Right now, they push out weekly sprints, heavy on reporting and visualization:
You're handing off all this stuff back and forth: QA to dev, job developer to a UX developer, all that kind of stuff. If you have a small team, a scrum team of generalists and they're good, man they can just move so quickly.
It took a few rejected applicants before HR got the hiring process down. Now they qualify "social developers" that fit Flowers' approach:
That's a big reason I hire social developers, because I want to be able to send any of them over to talk to a business user, and figure out a problem.
Flowers' team doesn't wait for the business to call with a requirement:
We do much more of, "We're gonna come to you. We're gonna help you define your process and implement that in a tool that works." We look at ourselves like consultants, in a way, but more like partners.
So how does cloud ERP fit in?
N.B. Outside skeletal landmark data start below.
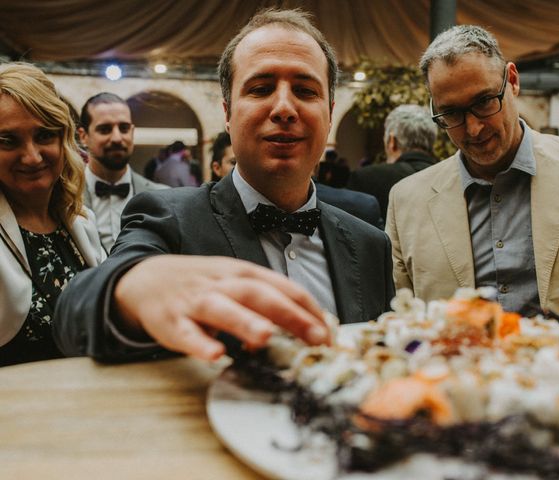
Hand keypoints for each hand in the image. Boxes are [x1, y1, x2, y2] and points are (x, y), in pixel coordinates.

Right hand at [113, 255, 329, 360]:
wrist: (146, 278)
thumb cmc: (202, 285)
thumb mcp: (235, 283)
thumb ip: (266, 302)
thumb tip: (305, 328)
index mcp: (242, 274)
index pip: (283, 287)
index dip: (308, 309)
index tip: (330, 334)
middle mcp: (222, 283)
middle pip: (258, 294)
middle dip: (290, 315)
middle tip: (317, 338)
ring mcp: (196, 301)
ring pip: (222, 308)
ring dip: (244, 321)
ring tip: (265, 337)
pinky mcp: (171, 321)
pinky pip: (186, 333)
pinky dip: (200, 344)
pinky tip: (215, 355)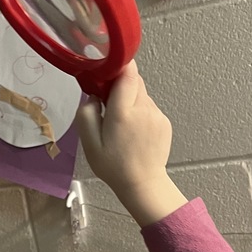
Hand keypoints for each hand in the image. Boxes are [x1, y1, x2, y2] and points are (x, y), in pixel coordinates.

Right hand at [74, 61, 172, 198]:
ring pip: (142, 93)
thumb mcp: (89, 144)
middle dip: (120, 86)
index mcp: (123, 113)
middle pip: (134, 80)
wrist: (143, 184)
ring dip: (130, 101)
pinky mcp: (164, 121)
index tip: (105, 73)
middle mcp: (144, 110)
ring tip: (122, 124)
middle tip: (108, 105)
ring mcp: (157, 115)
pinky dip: (140, 112)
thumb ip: (86, 114)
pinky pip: (149, 106)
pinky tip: (134, 131)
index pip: (127, 72)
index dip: (117, 67)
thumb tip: (93, 95)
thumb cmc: (114, 167)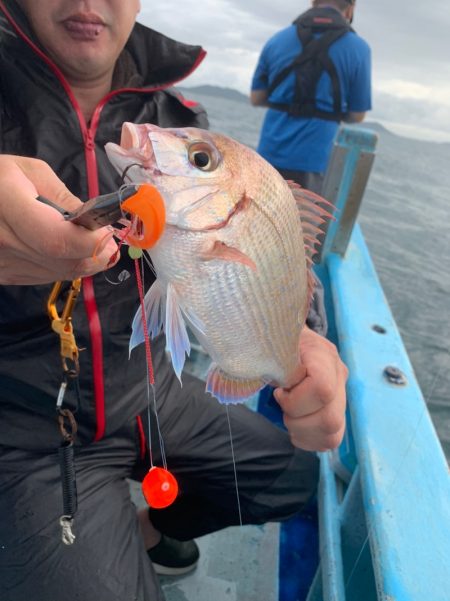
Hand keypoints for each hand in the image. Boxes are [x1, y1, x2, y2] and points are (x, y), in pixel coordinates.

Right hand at [0, 155, 117, 284]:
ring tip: (88, 241)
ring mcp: (1, 264)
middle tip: (108, 238)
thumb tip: (96, 221)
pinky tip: (65, 249)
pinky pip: (47, 277)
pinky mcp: (4, 276)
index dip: (89, 242)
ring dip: (83, 260)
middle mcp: (2, 241)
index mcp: (7, 203)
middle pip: (64, 262)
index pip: (56, 239)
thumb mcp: (31, 172)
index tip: (107, 232)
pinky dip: (64, 266)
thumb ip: (65, 197)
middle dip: (96, 253)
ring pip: (61, 273)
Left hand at [274, 327, 347, 451]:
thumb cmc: (275, 339)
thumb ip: (271, 353)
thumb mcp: (271, 341)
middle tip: (282, 405)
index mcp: (323, 354)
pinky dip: (308, 439)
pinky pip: (330, 439)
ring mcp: (341, 393)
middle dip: (297, 420)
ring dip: (302, 432)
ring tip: (288, 415)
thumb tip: (273, 371)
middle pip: (329, 419)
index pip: (322, 389)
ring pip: (332, 433)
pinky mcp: (337, 409)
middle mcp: (338, 374)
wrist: (287, 337)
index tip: (278, 391)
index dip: (295, 400)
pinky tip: (295, 425)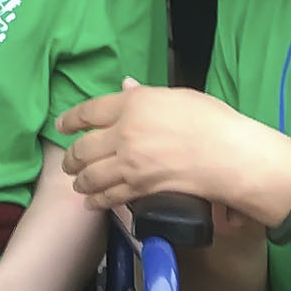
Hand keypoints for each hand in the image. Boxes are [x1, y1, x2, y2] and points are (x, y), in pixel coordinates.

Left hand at [58, 78, 290, 222]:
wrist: (228, 155)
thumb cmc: (210, 119)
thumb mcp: (176, 96)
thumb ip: (144, 95)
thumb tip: (125, 88)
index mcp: (132, 105)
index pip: (88, 112)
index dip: (70, 120)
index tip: (61, 125)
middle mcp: (124, 133)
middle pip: (83, 148)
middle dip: (71, 157)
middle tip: (68, 162)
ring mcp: (129, 164)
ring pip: (90, 176)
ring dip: (80, 180)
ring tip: (78, 183)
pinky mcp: (139, 189)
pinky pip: (109, 196)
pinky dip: (97, 200)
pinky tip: (92, 202)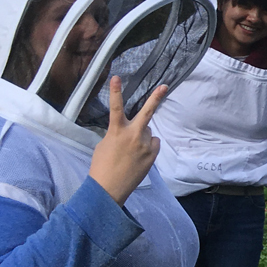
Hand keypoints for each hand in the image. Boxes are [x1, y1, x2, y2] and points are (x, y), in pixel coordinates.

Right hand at [88, 78, 167, 205]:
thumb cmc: (101, 166)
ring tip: (131, 150)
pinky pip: (153, 143)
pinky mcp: (153, 154)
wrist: (109, 188)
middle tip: (165, 86)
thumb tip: (131, 131)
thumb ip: (118, 134)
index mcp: (116, 132)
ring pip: (148, 131)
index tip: (117, 77)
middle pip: (147, 112)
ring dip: (142, 135)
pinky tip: (138, 156)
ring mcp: (145, 145)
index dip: (116, 91)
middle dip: (156, 98)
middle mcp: (133, 135)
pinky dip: (148, 146)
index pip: (115, 108)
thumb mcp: (104, 145)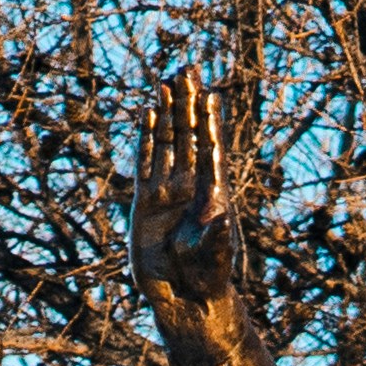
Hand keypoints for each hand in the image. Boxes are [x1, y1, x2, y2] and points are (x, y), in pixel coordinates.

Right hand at [132, 68, 264, 346]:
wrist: (185, 296)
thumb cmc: (206, 276)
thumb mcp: (213, 253)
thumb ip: (214, 233)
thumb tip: (219, 212)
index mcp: (212, 191)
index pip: (210, 146)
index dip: (209, 119)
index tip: (210, 92)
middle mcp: (191, 185)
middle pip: (188, 134)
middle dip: (187, 102)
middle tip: (188, 69)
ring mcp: (167, 191)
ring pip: (167, 142)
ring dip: (167, 112)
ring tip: (167, 81)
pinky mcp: (145, 202)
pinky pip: (145, 163)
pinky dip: (146, 138)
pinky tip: (148, 114)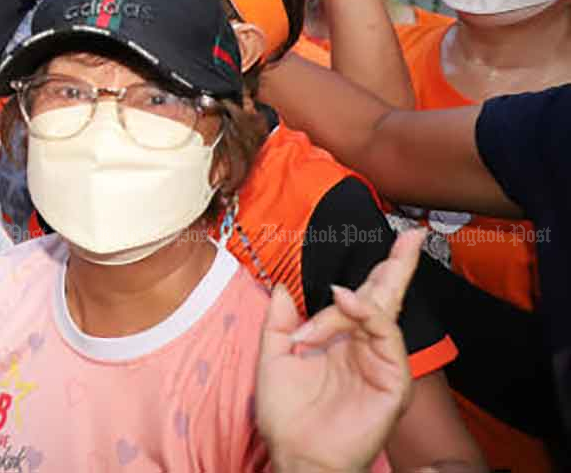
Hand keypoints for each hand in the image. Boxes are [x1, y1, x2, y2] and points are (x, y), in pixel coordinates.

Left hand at [257, 227, 425, 472]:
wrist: (297, 455)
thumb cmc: (288, 417)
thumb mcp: (274, 359)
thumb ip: (280, 323)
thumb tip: (281, 287)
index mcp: (342, 342)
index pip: (359, 302)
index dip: (348, 286)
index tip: (323, 284)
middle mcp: (366, 350)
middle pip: (387, 300)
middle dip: (398, 266)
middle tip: (412, 235)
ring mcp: (382, 365)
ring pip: (384, 315)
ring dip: (361, 298)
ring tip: (337, 294)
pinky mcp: (393, 382)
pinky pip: (387, 338)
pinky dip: (368, 315)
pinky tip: (345, 301)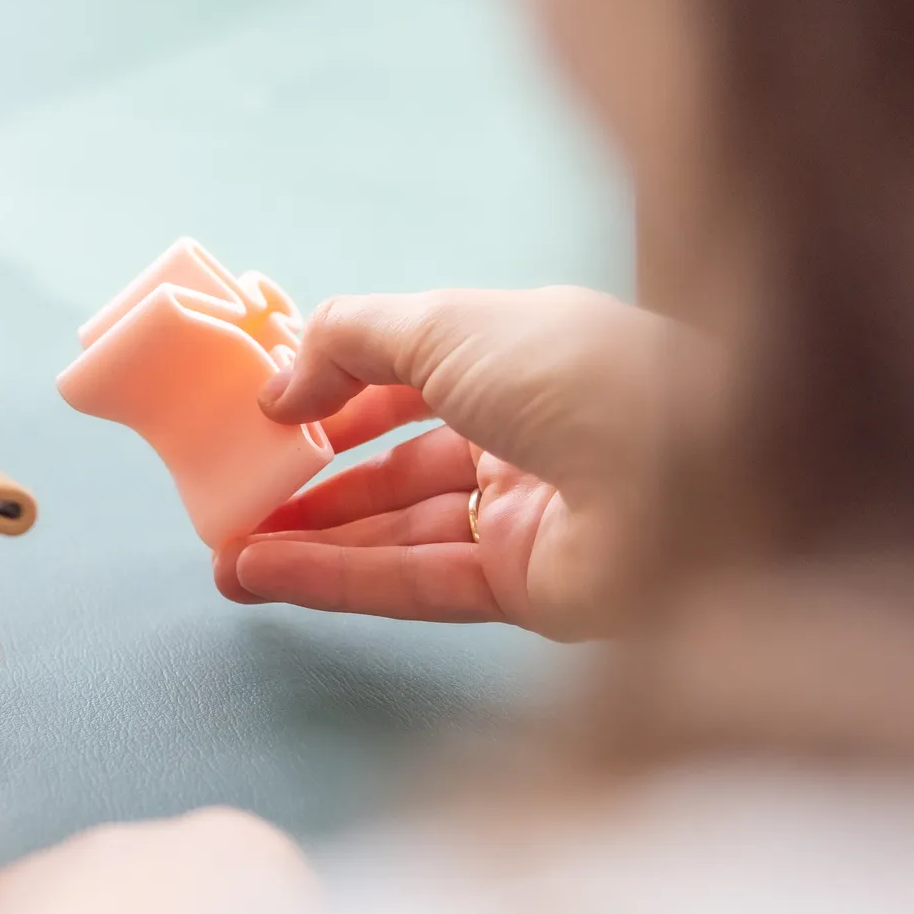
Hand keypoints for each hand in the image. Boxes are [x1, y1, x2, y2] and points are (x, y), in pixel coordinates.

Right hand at [216, 287, 694, 639]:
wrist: (689, 470)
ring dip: (309, 541)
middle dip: (312, 486)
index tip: (265, 420)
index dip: (337, 398)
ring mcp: (529, 519)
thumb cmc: (570, 371)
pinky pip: (415, 582)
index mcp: (522, 361)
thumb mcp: (444, 323)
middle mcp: (528, 439)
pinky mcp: (527, 591)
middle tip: (233, 503)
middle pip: (400, 468)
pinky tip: (263, 573)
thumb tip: (279, 385)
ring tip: (224, 557)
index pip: (413, 382)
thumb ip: (347, 340)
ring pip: (398, 532)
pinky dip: (336, 578)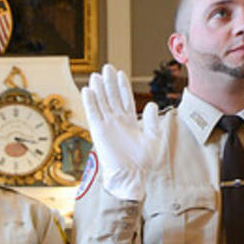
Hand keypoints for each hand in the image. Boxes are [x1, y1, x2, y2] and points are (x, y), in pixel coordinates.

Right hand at [81, 64, 158, 201]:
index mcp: (131, 122)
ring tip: (96, 75)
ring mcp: (107, 126)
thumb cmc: (145, 162)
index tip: (120, 74)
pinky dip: (90, 102)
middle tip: (106, 68)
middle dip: (109, 83)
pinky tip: (88, 90)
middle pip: (112, 97)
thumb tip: (150, 105)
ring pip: (102, 103)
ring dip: (99, 89)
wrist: (133, 176)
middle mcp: (118, 122)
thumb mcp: (155, 138)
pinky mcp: (99, 131)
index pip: (125, 100)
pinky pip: (93, 113)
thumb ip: (151, 121)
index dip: (122, 86)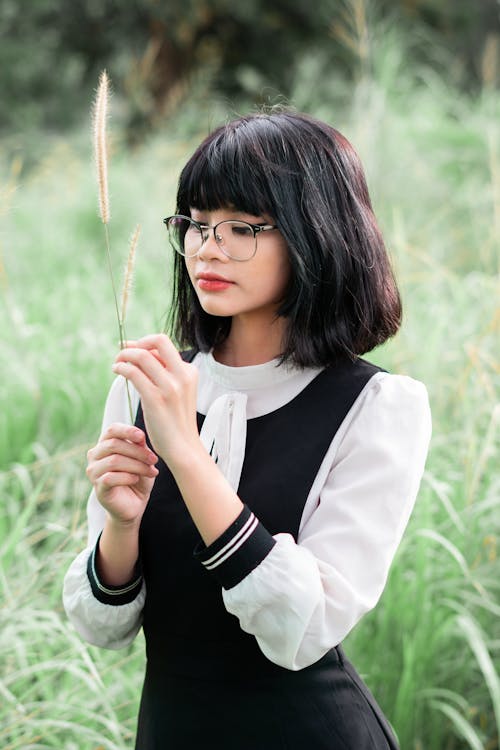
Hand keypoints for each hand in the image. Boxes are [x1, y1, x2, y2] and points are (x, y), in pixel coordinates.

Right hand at [86, 423, 158, 525]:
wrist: (134, 505)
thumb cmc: (138, 478)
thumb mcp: (143, 460)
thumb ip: (139, 447)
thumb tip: (139, 436)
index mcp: (105, 444)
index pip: (111, 430)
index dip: (127, 430)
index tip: (142, 437)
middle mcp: (95, 455)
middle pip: (114, 445)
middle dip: (138, 452)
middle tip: (154, 460)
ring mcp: (93, 472)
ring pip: (114, 461)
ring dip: (136, 465)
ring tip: (151, 471)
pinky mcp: (98, 487)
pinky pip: (110, 478)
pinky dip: (127, 477)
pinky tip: (136, 479)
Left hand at [111, 334, 199, 465]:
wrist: (184, 448)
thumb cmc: (176, 423)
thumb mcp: (178, 393)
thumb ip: (165, 375)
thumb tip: (144, 356)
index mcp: (189, 372)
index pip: (165, 346)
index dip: (146, 343)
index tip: (132, 347)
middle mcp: (182, 376)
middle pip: (158, 341)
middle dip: (137, 342)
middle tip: (123, 351)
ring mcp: (170, 387)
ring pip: (143, 356)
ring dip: (125, 355)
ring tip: (117, 363)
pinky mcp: (155, 398)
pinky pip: (134, 373)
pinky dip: (122, 368)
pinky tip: (117, 371)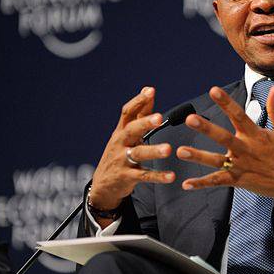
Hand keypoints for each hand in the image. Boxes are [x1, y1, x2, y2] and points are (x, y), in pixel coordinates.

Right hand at [89, 87, 174, 224]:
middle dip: (144, 123)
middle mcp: (120, 143)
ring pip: (138, 153)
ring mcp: (122, 160)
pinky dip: (158, 176)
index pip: (127, 112)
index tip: (151, 91)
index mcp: (121, 131)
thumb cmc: (118, 153)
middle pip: (131, 130)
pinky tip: (171, 176)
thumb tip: (148, 89)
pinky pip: (144, 176)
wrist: (103, 184)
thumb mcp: (125, 133)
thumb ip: (139, 113)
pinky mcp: (127, 177)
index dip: (139, 101)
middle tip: (158, 117)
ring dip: (153, 151)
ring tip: (168, 149)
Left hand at [176, 86, 273, 218]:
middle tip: (190, 119)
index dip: (226, 102)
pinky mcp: (239, 181)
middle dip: (206, 128)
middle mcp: (247, 149)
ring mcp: (242, 166)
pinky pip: (218, 182)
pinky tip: (186, 184)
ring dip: (198, 156)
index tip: (214, 90)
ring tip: (181, 151)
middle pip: (223, 137)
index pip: (239, 115)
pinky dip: (202, 183)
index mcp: (257, 135)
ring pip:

Flowers talked about moving from static reports to open API calls:
Let's use Washington for an example, because they're pretty mature in this space: They have a compliance API, so every time there's a sale or movement of cannabis product, it has to be reported to them, essentially in real time. So we have to hit this API. We're going to use Acumatica's APIs [to do that reporting].
The wrap - uncharted ERP waters ahead
Flowers has a laundry list of ambitious projects on deck. He told me it's too early in his tenure to measure Acumatica's ROI, but he has every intention of getting those numbers - "measure everything" is part of his DevOps mantra. We talked about avoiding those $200,000 recalls, and how you might set up a metric to include risk management - not an easy task.
Flowers is actually considering moving Acumatica onto his company's own AWS instance. It might seem odd to move from public cloud to private, but for Flowers, it's about getting as much visibility and control as possible. That's the DevOps-and-ERP mindset. For the e-commerce push, the ability to manage spikes in demand internally is a plus:
I would just like the capability to ask my developers, "Can you look into that? See what's going on." We don't have the visibility in a SaaS platform.
On the panel, Flowers talked about the accessibility of Acumatica CEO Jon Roskill:
For me to have someone like Jon sitting there, who I can actually pitch ideas to and we can talk about it and say, "Hey, do you want a stand-up, say a cannabis-flavored version of Acumatica and Magento? Would you be interested in co-developing that with me?" I have that venue to have those ideas.
Acumatica pushes cloud ERP updates bi-weekly, but Flowers is dreaming about daily:
If I could somehow bring continuous deployment to ERP, I would. I'm not sure how to do it. I want to talk to Jon about how to do that. A daily ERP release? I've never heard of it being done. It might just be stupid, but that's the kind of thing I like to explore.
Spoken like a true DevOps enthusiast.
End note: I wrote up this interview because the lessons are instructive across industries. I don't partake in cannabis or alcohol, but I don't believe in the criminalization of such users. Medical cannabis is promising for chronic pain, but I do not personally endorse the consumption of drugs for recreational use. I derive inspiration from the punk straight edge movement, though I have no plans to get a tattoo.